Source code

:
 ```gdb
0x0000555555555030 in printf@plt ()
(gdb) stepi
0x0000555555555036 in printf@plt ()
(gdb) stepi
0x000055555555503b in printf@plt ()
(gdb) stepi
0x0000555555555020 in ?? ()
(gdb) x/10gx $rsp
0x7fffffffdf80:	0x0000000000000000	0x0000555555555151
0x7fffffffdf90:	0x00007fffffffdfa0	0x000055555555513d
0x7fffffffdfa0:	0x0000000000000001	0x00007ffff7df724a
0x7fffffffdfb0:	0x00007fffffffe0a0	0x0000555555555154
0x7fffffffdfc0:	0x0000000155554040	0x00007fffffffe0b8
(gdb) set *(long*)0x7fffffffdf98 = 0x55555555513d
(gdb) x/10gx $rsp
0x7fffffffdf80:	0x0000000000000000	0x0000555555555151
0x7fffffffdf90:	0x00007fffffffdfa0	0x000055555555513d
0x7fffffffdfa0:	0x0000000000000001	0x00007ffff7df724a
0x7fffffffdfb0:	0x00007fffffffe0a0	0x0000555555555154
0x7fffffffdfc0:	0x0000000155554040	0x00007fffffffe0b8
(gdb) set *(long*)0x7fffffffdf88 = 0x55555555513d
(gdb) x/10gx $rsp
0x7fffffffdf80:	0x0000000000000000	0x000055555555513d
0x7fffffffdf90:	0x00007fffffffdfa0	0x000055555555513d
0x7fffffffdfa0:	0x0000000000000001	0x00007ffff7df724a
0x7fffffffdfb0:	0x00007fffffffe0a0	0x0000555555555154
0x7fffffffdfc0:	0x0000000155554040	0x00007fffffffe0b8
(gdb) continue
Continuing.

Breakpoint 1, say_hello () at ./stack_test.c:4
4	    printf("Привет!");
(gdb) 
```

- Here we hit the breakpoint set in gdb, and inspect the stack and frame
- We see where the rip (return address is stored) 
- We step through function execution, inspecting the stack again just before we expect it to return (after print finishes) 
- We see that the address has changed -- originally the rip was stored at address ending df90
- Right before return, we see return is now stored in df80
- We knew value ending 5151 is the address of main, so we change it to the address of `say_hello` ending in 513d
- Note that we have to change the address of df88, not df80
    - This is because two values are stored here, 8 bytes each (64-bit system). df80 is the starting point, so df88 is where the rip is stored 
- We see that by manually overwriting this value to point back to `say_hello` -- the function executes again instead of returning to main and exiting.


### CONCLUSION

= = = = = = =

• WHAT TO WORK ON
The full set of data above must come back exactly as written.

• RESPONSE TO THIS EXERCISE
Source code

:
 ```gdb
0x0000555555555030 in printf@plt ()
(gdb) stepi
0x0000555555555036 in printf@plt ()
(gdb) stepi
0x000055555555503b in printf@plt ()
(gdb) stepi
0x0000555555555020 in ?? ()
(gdb) x/10gx $rsp
0x7fffffffdf80:	0x0000000000000000	0x0000555555555151
0x7fffffffdf90:	0x00007fffffffdfa0	0x000055555555513d
0x7fffffffdfa0:	0x0000000000000001	0x00007ffff7df724a
0x7fffffffdfb0:	0x00007fffffffe0a0	0x0000555555555154
0x7fffffffdfc0:	0x0000000155554040	0x00007fffffffe0b8
(gdb) set *(long*)0x7fffffffdf98 = 0x55555555513d
(gdb) x/10gx $rsp
0x7fffffffdf80:	0x0000000000000000	0x0000555555555151
0x7fffffffdf90:	0x00007fffffffdfa0	0x000055555555513d
0x7fffffffdfa0:	0x0000000000000001	0x00007ffff7df724a
0x7fffffffdfb0:	0x00007fffffffe0a0	0x0000555555555154
0x7fffffffdfc0:	0x0000000155554040	0x00007fffffffe0b8
(gdb) set *(long*)0x7fffffffdf88 = 0x55555555513d
(gdb) x/10gx $rsp
0x7fffffffdf80:	0x0000000000000000	0x000055555555513d
0x7fffffffdf90:	0x00007fffffffdfa0	0x000055555555513d
0x7fffffffdfa0:	0x0000000000000001	0x00007ffff7df724a
0x7fffffffdfb0:	0x00007fffffffe0a0	0x0000555555555154
0x7fffffffdfc0:	0x0000000155554040	0x00007fffffffe0b8
(gdb) continue
Continuing.

Breakpoint 1, say_hello () at ./stack_test.c:4
4	    printf("Привет!");
(gdb) 
```

- Here we hit the breakpoint set in gdb, and inspect the stack and frame
- We see where the rip (return address is stored) 
- We step through function execution, inspecting the stack again just before we expect it to return (after print finishes) 
- We see that the address has changed -- originally the rip was stored at address ending df90
- Right before return, we see return is now stored in df80
- We knew value ending 5151 is the address of main, so we change it to the address of `say_hello` ending in 513d
- Note that we have to change the address of df88, not df80
    - This is because two values are stored here, 8 bytes each (64-bit system). df80 is the starting point, so df88 is where the rip is stored 
- We see that by manually overwriting this value to point back to `say_hello` -- the function executes again instead of returning to main and exiting.


### CONCLUSION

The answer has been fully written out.